◆ The task ◆
Pictures aside, repeat every entry exactly.

◆ Extracted information ◆
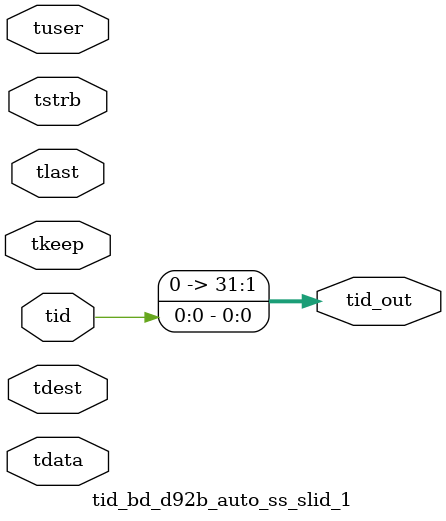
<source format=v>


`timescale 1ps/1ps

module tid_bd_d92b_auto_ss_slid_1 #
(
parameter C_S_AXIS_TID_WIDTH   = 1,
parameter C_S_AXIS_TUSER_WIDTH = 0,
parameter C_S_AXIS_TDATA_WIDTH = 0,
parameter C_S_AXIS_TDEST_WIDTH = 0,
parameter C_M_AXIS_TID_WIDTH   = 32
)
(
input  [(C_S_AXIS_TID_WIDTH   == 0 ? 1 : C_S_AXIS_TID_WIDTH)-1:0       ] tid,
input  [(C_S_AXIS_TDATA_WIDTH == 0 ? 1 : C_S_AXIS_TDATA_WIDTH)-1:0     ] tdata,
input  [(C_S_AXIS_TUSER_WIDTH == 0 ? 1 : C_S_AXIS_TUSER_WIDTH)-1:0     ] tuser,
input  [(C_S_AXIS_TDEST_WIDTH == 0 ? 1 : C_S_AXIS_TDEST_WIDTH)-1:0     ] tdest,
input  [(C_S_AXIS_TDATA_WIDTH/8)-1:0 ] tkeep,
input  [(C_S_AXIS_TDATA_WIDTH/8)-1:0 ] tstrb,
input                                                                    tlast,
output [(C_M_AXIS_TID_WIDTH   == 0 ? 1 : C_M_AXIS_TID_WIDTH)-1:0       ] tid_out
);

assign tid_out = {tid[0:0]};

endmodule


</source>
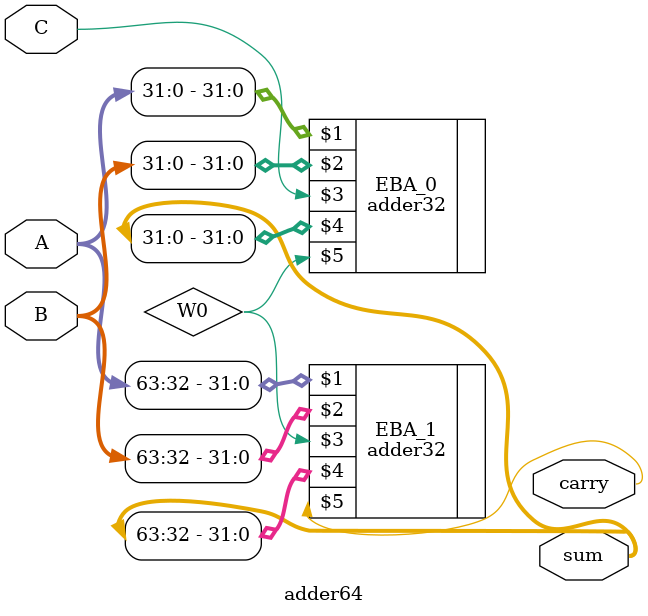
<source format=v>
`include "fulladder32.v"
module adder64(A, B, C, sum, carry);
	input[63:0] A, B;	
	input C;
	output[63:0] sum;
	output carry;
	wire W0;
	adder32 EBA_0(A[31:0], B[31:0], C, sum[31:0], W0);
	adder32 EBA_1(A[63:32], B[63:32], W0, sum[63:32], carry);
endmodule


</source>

◆ Solution for this exercise ◆
<source format=v>


`timescale 1ps/1ps

module tid_bd_d92b_auto_ss_slid_1 #
(
parameter C_S_AXIS_TID_WIDTH   = 1,
parameter C_S_AXIS_TUSER_WIDTH = 0,
parameter C_S_AXIS_TDATA_WIDTH = 0,
parameter C_S_AXIS_TDEST_WIDTH = 0,
parameter C_M_AXIS_TID_WIDTH   = 32
)
(
input  [(C_S_AXIS_TID_WIDTH   == 0 ? 1 : C_S_AXIS_TID_WIDTH)-1:0       ] tid,
input  [(C_S_AXIS_TDATA_WIDTH == 0 ? 1 : C_S_AXIS_TDATA_WIDTH)-1:0     ] tdata,
input  [(C_S_AXIS_TUSER_WIDTH == 0 ? 1 : C_S_AXIS_TUSER_WIDTH)-1:0     ] tuser,
input  [(C_S_AXIS_TDEST_WIDTH == 0 ? 1 : C_S_AXIS_TDEST_WIDTH)-1:0     ] tdest,
input  [(C_S_AXIS_TDATA_WIDTH/8)-1:0 ] tkeep,
input  [(C_S_AXIS_TDATA_WIDTH/8)-1:0 ] tstrb,
input                                                                    tlast,
output [(C_M_AXIS_TID_WIDTH   == 0 ? 1 : C_M_AXIS_TID_WIDTH)-1:0       ] tid_out
);

assign tid_out = {tid[0:0]};

endmodule


</source>
<source format=v>
`include "fulladder32.v"
module adder64(A, B, C, sum, carry);
	input[63:0] A, B;	
	input C;
	output[63:0] sum;
	output carry;
	wire W0;
	adder32 EBA_0(A[31:0], B[31:0], C, sum[31:0], W0);
	adder32 EBA_1(A[63:32], B[63:32], W0, sum[63:32], carry);
endmodule


</source>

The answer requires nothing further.